====== Source passage ======

Extrapolation in fixed-effects models with time dummies

Henning Hinkers

Join Date: Jul 2022
Posts: 6

Extrapolation in fixed-effects models with time dummies

04 Jul 2022, 06:32

Hello everyone!

I've opened a thread on my project already a few days ago, and the answer & some colleagues already helped me, so thanks for that.

Actually, there's a new matter.

Again, we're researching into the mental health trajectories of immigrants and natives in Germany over time. For that purpose, we're using unbalanced panel data. We're estimating the within-person-changes with two separate fixed-effects models for immigrants and natives each, with mental health (mh) as outcome and time dummies (2020, 2018, 2016 etc. – survey every two years) as exposure, controlling for age. We want to visualize the results using a combined coefplot.

For that purpose, we created an continuous impact function.

Code:

gen ycov_index = syear - 2020

Then we defined a dummy impact function for the years 2004 to 2020.

Code:

recode ycov_index ///
       (min/-16. = 0 "2004")                ///
       (-14      = 1 "2006")                  ///
       (-12      = 2 "2008")                  ///
       (-10      = 3 "2010")                  ///
       (-8       = 4 "2012")                   ///
       (-6       = 5 "2014")                   ///
       (-4       = 6 "2016")                   ///
       (-2       = 7 "2018")                   ///
       (0        = 8 "2020")                   ///
       , gen(time_dummies)

And then we estimated the two fixed-effect models.

Code:

xtset pid syear
xtreg mh i.time_dummies c.age##c.age if immigrant == 0, fe vce(robust)
margins time_dummies, post
est store A

xtreg mh i.time_dummies c.age#c.age if immigrant == 1, fe vce(robust)

====== Provided records ======

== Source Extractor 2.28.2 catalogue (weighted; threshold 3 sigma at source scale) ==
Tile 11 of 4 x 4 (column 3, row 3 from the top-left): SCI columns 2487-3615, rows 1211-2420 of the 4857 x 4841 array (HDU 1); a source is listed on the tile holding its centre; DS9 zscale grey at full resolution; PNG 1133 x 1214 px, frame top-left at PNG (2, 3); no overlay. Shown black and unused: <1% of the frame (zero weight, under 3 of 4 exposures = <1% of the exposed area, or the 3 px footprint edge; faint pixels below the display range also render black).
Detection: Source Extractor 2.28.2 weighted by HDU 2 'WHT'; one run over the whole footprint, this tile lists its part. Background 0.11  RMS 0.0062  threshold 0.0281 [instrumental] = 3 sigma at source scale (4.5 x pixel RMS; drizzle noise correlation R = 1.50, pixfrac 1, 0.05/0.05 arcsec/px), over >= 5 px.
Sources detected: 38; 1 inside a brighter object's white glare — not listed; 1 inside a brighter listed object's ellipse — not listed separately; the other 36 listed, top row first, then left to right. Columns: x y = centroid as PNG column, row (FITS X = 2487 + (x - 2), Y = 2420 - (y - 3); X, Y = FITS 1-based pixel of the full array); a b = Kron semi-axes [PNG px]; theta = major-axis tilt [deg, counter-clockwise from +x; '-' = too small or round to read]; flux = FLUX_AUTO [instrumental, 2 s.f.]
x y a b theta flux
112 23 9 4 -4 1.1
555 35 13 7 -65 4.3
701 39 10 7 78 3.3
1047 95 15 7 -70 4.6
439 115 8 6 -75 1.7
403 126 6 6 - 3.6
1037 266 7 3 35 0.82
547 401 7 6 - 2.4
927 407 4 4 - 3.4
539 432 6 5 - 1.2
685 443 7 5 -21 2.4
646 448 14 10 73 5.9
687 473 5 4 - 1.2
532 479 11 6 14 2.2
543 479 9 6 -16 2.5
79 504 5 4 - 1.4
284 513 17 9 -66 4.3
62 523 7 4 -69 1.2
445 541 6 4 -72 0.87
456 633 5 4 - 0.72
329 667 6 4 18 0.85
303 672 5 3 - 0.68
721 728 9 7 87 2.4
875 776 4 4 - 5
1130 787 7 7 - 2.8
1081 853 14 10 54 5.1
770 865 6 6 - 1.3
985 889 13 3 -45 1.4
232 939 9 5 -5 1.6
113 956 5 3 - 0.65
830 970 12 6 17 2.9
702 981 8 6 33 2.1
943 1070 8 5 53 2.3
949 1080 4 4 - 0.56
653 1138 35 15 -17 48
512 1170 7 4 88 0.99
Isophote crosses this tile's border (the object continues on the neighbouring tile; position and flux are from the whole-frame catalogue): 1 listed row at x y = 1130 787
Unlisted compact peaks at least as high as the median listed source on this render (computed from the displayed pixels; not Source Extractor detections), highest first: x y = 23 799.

======

* [Problem] Could you write out the passage of the fixed-effects thread between "For that purpose, we created" and "2004 to 2020.", inclusive? None of the rows are needed here.

* [Output of the task]
For that purpose, we created an continuous impact function.

Code:

gen ycov_index = syear - 2020

Then we defined a dummy impact function for the years 2004 to 2020.